I did that, got away with completely. Gave me a bit of a shock though, lesson learnt.


----------



## roaringboy (Jun 14, 2014)

Pics of the burrs. They were filthy!



















Cleaned up:










Bit pissed off as I carefully extracted the burr carrier with three bolts only to discover the previous owner had had a go at it with a screwdriver from underneath:










Is this much of a problem?


----------



## roaringboy (Jun 14, 2014)

Burrs feel smooth - they're not catching my finger nail.


----------



## jeebsy (May 5, 2013)

roaringboy said:


> Burrs feel smooth - they're not catching my finger nail.


When going towards the sharp edge?


----------



## roaringboy (Jun 14, 2014)

jeebsy said:


> When going towards the sharp edge?


Yeah, when going with the grain so to speak. They seem like they're sharp enough to give you a nasty cut if you ran your finger along the edge.

Everything is cleaned and back together and seems to be spinning up nicely. No strange noises, no knocking and no noticeable play/movement. Think the damage to the burr carrier is just superficial.


----------



## Dylan (Dec 5, 2011)

The damage to the carrier shouldn't be a problem. But you should check for wobble, you can do this by closing the burrs when they are running, when they get very close if the 'chirp' sounds normal then you are good, if you start to hear the burr touch on one side as it spins then the shaft is likely bent from the removal with a screwdriver.

The burrs look fine, and if they are sharp enough to cut then they are good. They should catch your nail in that this cutting edge should dig in a smidge, if its sharp enough to cut your finger its sharp enough to catch your nail


----------



## roaringboy (Jun 14, 2014)

Dylan said:


> The damage to the carrier shouldn't be a problem. But you should check for wobble, you can do this by closing the burrs when they are running, when they get very close if the 'chirp' sounds normal then you are good, if you start to hear the burr touch on one side as it spins then the shaft is likely bent from the removal with a screwdriver.
> 
> The burrs look fine, and if they are sharp enough to cut then they are good. They should catch your nail in that this cutting edge should dig in a smidge, if its sharp enough to cut your finger its sharp enough to catch your nail


I see. Cheers for the info. They're genuine mazzer ones too.

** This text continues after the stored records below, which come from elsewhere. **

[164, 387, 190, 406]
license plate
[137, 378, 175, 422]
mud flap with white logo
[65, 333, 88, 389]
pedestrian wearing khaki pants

Can't see why the previous owner removed the lower carrier... It certainly wasn't to clean it!

Got some cheap beans to run through to get it initially dialled in now.

Get to check out how the sweeper mod has worked too. Left the top of the three parts of the vanes off and just gone with the bottom and middle with bits of card between the two to sweep.

Got a stainless shot glass on order off eBay - going to drill it and try use it as a cover like the Mr whippy mod.


----------



## roaringboy (Jun 14, 2014)

Just a quick update - all put back together and used a couple of times.

Spins up fine and no unusual noises.

Now got remove the doser, collar and top burr and switch ready for painting tomorrow. Having it media blasted and powder coated at a local place. £20. That's cheaper than I could paint it myself.


----------